Thompson Sampling-Based Learning and Control for Unknown Dynamic Systems
Kaikai Zheng, Dawei Shi, Yang Shi, Long Wang
TL;DR
This paper addresses learning-based control for unknown nonlinear dynamics by combining Thompson Sampling with a Hilbert-space (RKHS) parameterization of controllers. It constructs a convex, RKHS-backed function space around an initial controller and uses TS to explore and exploit candidate control laws, with a Bayesian posterior update for the unknown cost function. The authors prove exponential convergence of the learned cost to a neighborhood of the true cost, derive a finite upper bound on control regret that separates a stationary approximation error from a decaying exploration term, and analyze closed-loop mean-square stability under the learning process. Extensions include adaptive segment lengths, nonstationary reward handling, and stability guarantees, with computational complexity characterized for practical kernel-based implementations. Numerical simulations on unknown nonlinear systems validate rapid convergence, meaningful regret bounds, and favorable performance compared to GP-MPC, highlighting the approach’s robustness and scalability for data-driven control without explicit system identification.
Abstract
Thompson sampling (TS) is a Bayesian randomized exploration strategy that samples options (e.g., system parameters or control laws) from the current posterior and then applies the selected option that is optimal for a task, thereby balancing exploration and exploitation; this makes TS effective for active learning-based controller design. However, TS relies on finite parametric representations, which limits its applicability to more general spaces, which are more commonly encountered in control system design. To address this issue, this work proposes a parameterization method for control law learning using reproducing kernel Hilbert spaces and designs a data-driven active learning control approach. Specifically, the proposed method treats the control law as an element in a function space, allowing the design of control laws without imposing restrictions on the system structure or the form of the controller.
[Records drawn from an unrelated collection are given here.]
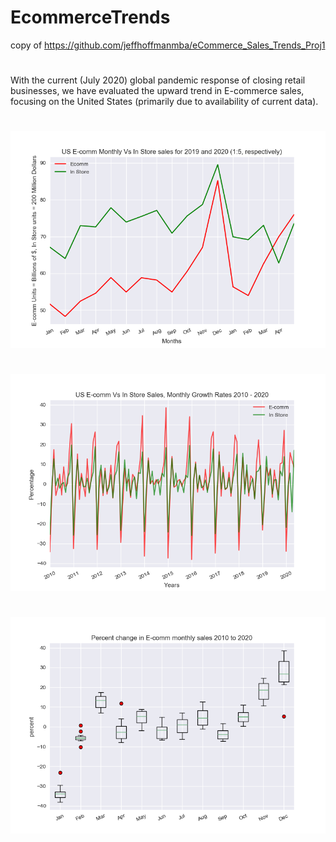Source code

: # EcommerceTrends
copy of https://github.com/jeffhoffmanmba/eCommerce_Sales_Trends_Proj1 
#
With the current (July 2020) global pandemic response of closing retail businesses, we have evaluated the upward trend in E-commerce sales, focusing on the United States (primarily due to availability of current data).
#
![chart1](https://github.com/dougbhigh/EcommerceTrends/blob/master/myFolder/temp1/Data/USCensus_joint_201920_monthly_sales.png)
#
![chart2](https://github.com/dougbhigh/EcommerceTrends/blob/master/myFolder/temp1/Data/USCensus_joint_tenyear_monthly_growth.png)
#
![chart3](https://github.com/dougbhigh/EcommerceTrends/blob/master/myFolder/temp1/Data/USCensus_monthly_percentage_10yr_box_ecomm.png)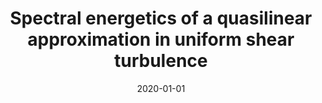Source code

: ---
title: "Spectral energetics of a quasilinear approximation in uniform shear turbulence"
collection: publications
permalink: /publication/2020-spectral
date: 2020-01-01
venue: 'J. Fluid Mech.'
link: 'https://doi.org/10.1017/jfm.2020.678'
citation: 'Hernández, C. G. and Hwang, Y. 2020. &quot;Spectral energetics of a quasilinear approximation in uniform shear turbulence.&quot; 
<i>J. Fluid Mech.</i> 904, A11. doi:10.1017/jfm.2020.678'
---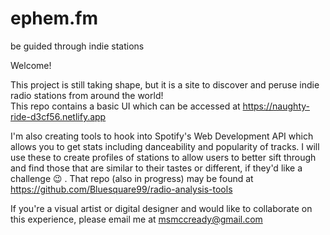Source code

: # ephem.fm
be guided through indie stations

Welcome! 

This project is still taking shape, but it is a site to discover and peruse indie radio stations from around the world!  
This repo contains a basic UI which can be accessed at https://naughty-ride-d3cf56.netlify.app 

I'm also creating tools to hook into Spotify's Web Development API which allows you to get stats including danceability and popularity of tracks.
I will use these to create profiles of stations to allow users to better sift through and find those that are similar to their tastes or different, 
if they'd like a challenge 😉 .  That repo (also in progress) may be found at https://github.com/Bluesquare99/radio-analysis-tools 

If you're a visual artist or digital designer and would like to collaborate on this experience, please email me at msmccready@gmail.com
A TS framework is proposed in this work to reduce control costs through online exploration and exploitation, and the convergence guarantees are further provided for the learning process. Theoretical analysis shows that the proposed method learns the relationship between control laws and closed-loop performance metrics at an exponential rate, and the upper bound of control regret is also derived. Furthermore, the closed-loop stability of the proposed learning framework is analyzed. Numerical experiments on controlling unknown nonlinear systems validate the effectiveness of the proposed method.